Why Protein Matters in Sourdough Baking

Protein in flour becomes gluten when mixed with water and worked. Gluten forms a stretchy network that traps gas produced during fermentation.

Sourdough fermentation is slower than commercial yeast baking and lasts much longer. Because of this, the dough needs enough strength to hold onto gas without collapsing.

This is where high protein flour becomes especially important.

What Happens If You Use Plain Flour for Sourdough?

It is possible to make sourdough with plain flour, but beginners often struggle when they try.

Common issues include:

     
  • Dough spreading out instead of holding its shape
  •  
  • Weak rise in the oven
  •  
  • A dense or gummy crumb
  •  
  • Loaves that flatten during proving

Plain flour does not have enough protein to support long fermentation, especially when working with wetter sourdough doughs.
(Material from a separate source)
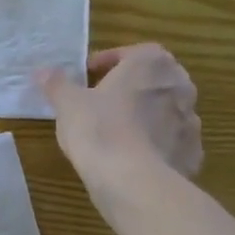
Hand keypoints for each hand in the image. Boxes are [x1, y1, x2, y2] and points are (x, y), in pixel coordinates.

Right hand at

Why High Protein Flour Is Better for Sourdough Bread

High protein bread flour gives you a much wider margin for success.

It allows:

     
  • Strong gluten development
  •  
  • Better gas retention during fermentation
  •  
  • Improved oven spring
  •  
  • A lighter, more open crumb
  •  
  • Dough that is easier to shape and handle

This is particularly helpful when learning techniques such as stretch and folds, shaping, and cold proving.

Does High Protein Flour Affect Flavour?

Flavour in sourdough mainly comes from fermentation rather than protein level. However, because high protein flour supports longer fermentation without breaking down, it indirectly helps flavour development.

Longer fermentation leads to more complex flavour, better balance between acidity and sweetness, and improved keeping quality.

Which Flour Should Beginners Use?

For anyone starting out with sourdough baking, we recommend using strong white bread flour as your main flour, with wholemeal or rye flour used for feeding your starter.

Once you are confident, you can experiment with blending flours or using lower protein flour in small amounts. For learning and consistency, high protein flour provides the best foundation.

Final Thoughts

Flour choice is one of the most important decisions you make in sourdough baking.

While plain flour has its place in the kitchen, it is not well suited to long fermented sourdough bread. High protein bread flour provides the strength, structure, and reliability that sourdough requires.

If sourdough baking feels unpredictable or frustrating, changing your flour is often the simplest improvement you can make.